Work to do: Could you print, word for word, the lines of the material below, starting with the line that contains "Eyes on that watch." and going on through the last line of the material, leaving the pictures out?

--

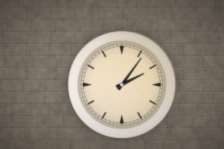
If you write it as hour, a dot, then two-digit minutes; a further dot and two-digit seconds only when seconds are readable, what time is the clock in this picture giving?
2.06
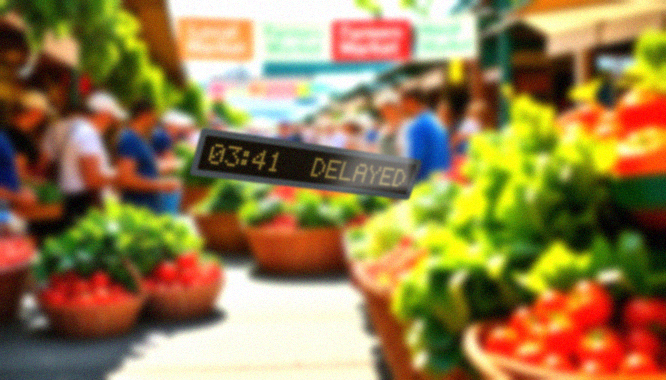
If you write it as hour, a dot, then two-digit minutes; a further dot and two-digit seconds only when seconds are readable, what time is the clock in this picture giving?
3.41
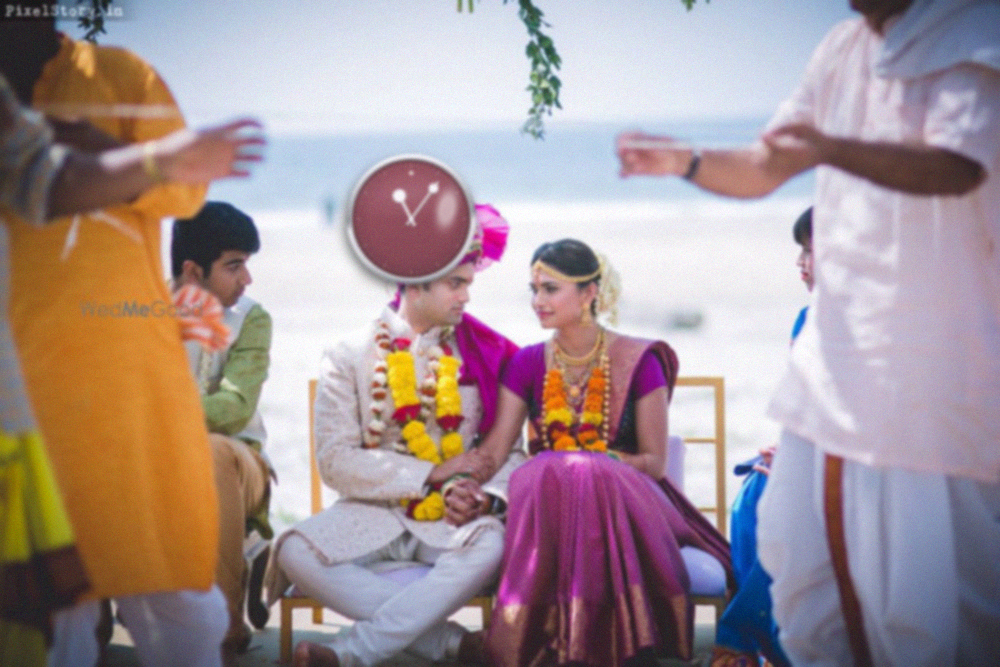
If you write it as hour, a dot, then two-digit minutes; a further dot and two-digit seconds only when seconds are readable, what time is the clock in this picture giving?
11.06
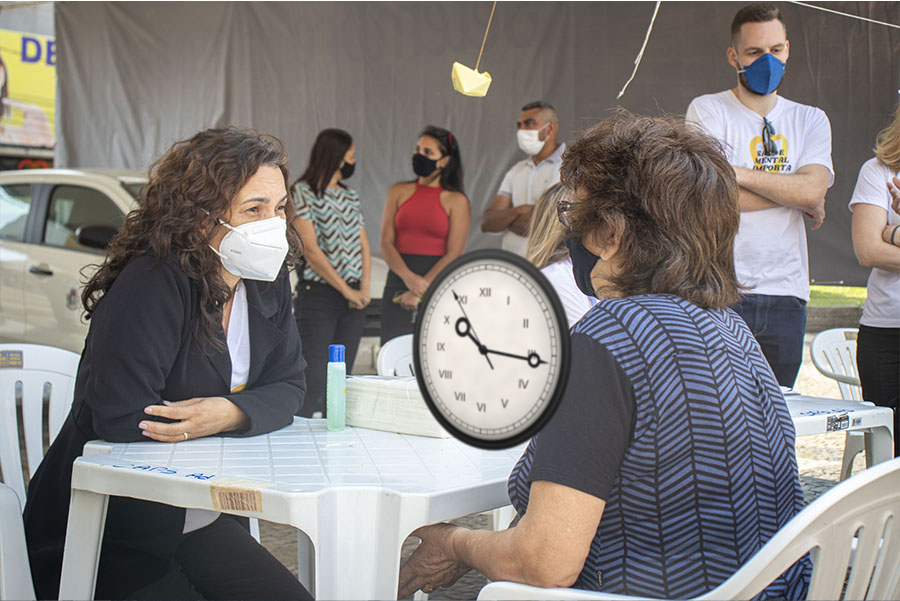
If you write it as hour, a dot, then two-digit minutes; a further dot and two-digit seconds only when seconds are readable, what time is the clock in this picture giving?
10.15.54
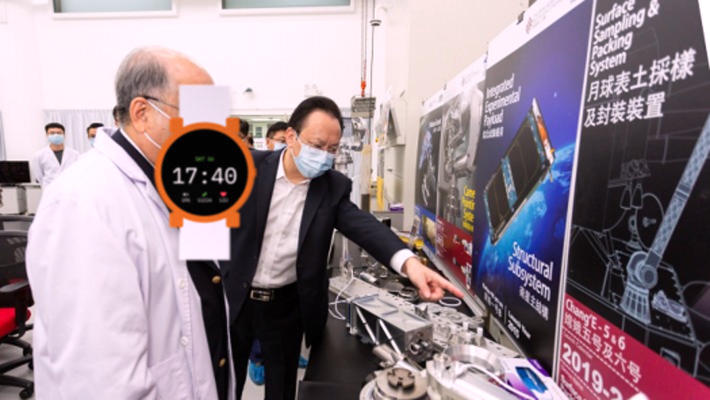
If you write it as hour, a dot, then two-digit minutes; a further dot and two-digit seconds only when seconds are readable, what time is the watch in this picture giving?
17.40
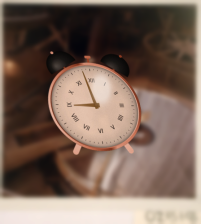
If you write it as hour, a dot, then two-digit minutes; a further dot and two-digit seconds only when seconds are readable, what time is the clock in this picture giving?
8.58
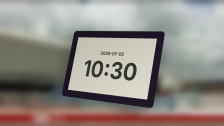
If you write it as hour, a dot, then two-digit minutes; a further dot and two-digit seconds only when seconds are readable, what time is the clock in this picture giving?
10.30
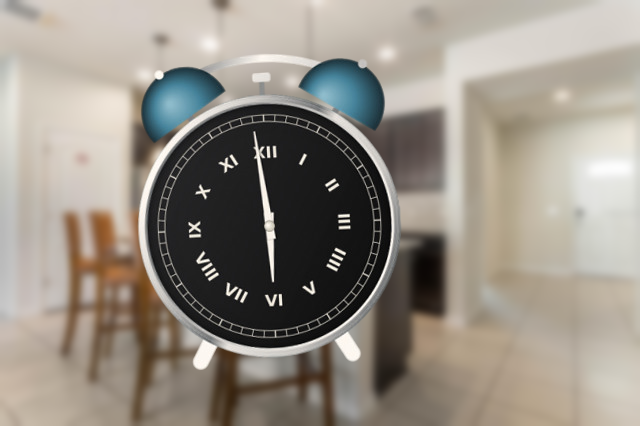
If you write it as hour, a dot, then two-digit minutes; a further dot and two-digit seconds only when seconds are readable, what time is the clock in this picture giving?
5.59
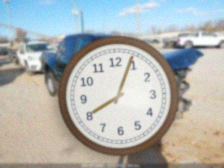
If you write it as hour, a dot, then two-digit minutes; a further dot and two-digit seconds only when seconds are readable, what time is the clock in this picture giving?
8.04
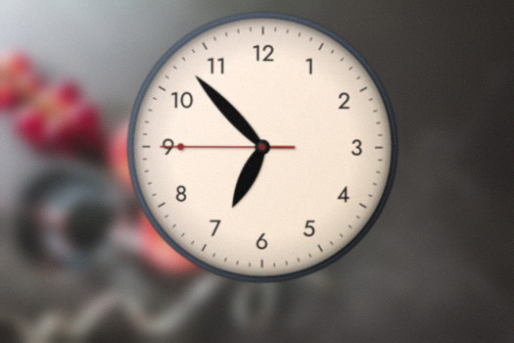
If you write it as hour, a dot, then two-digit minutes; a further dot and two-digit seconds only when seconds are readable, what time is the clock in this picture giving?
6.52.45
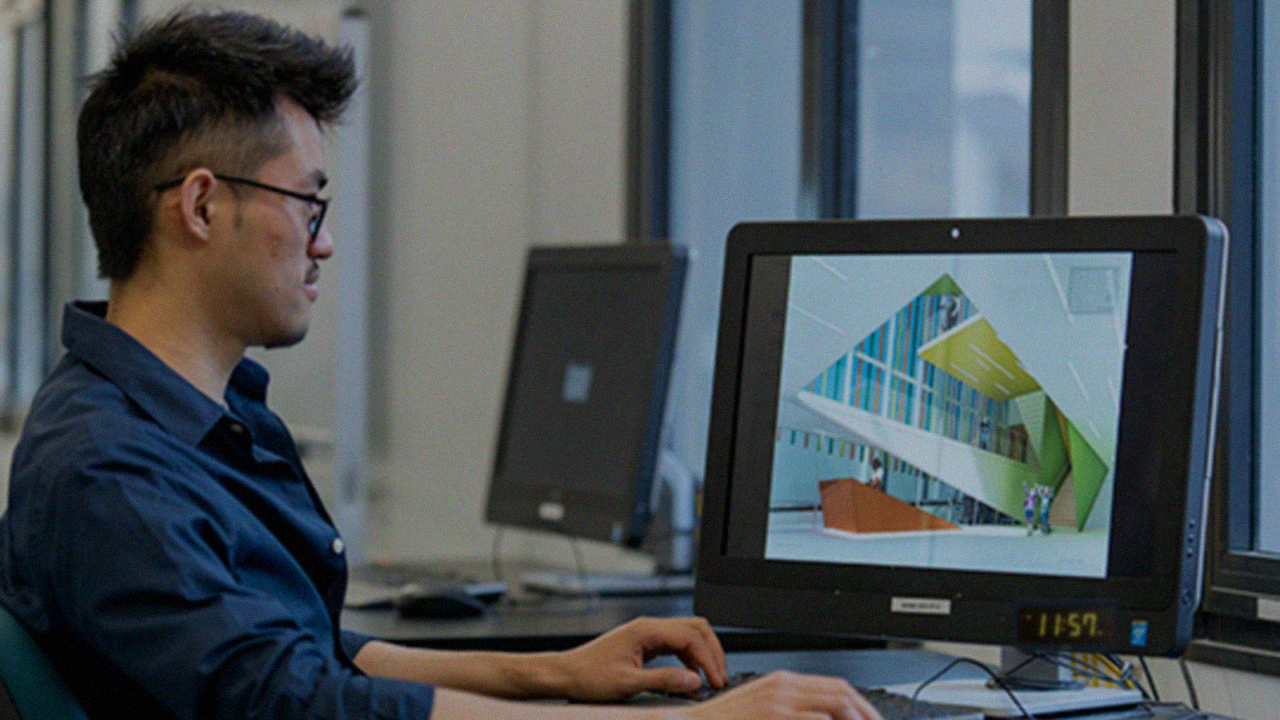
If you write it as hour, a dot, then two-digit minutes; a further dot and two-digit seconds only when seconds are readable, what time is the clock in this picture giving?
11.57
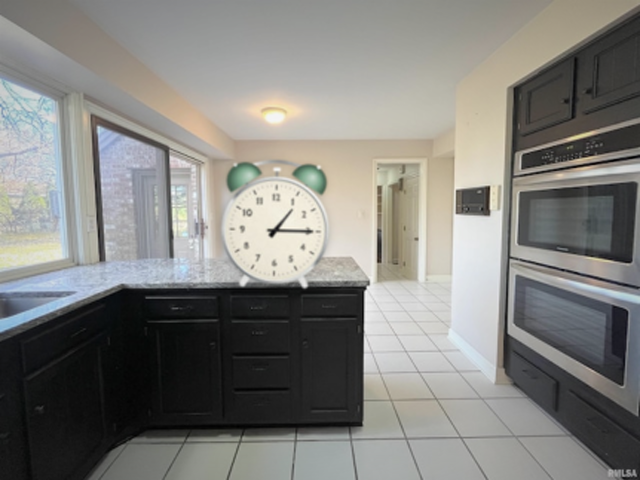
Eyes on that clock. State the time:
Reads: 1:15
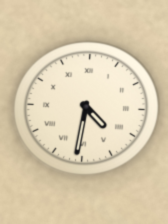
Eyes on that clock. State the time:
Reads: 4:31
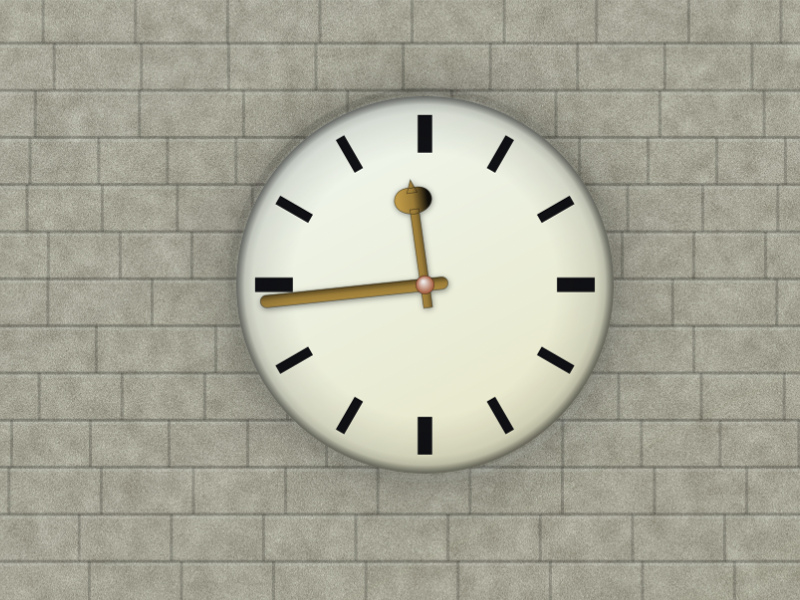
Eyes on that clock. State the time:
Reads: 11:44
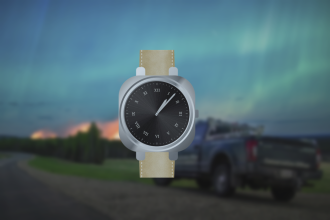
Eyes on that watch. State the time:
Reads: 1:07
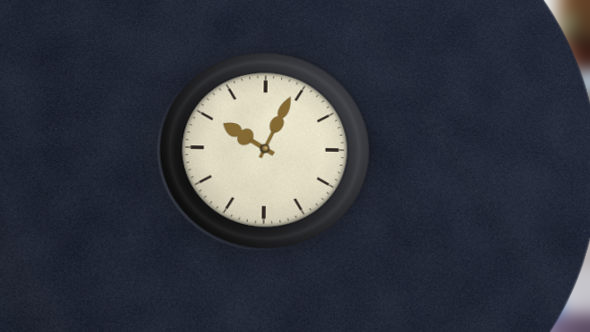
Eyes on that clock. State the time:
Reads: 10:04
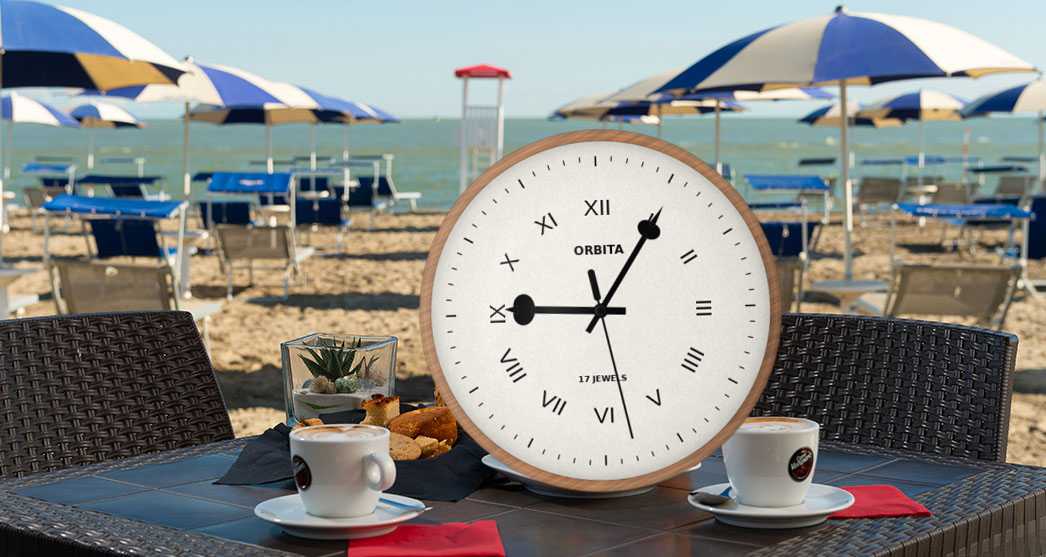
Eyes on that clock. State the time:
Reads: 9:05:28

--

Output below:
Eyes on that watch. State the time:
Reads: 1:07
Eyes on that clock. State the time:
Reads: 10:04
Eyes on that clock. State the time:
Reads: 9:05:28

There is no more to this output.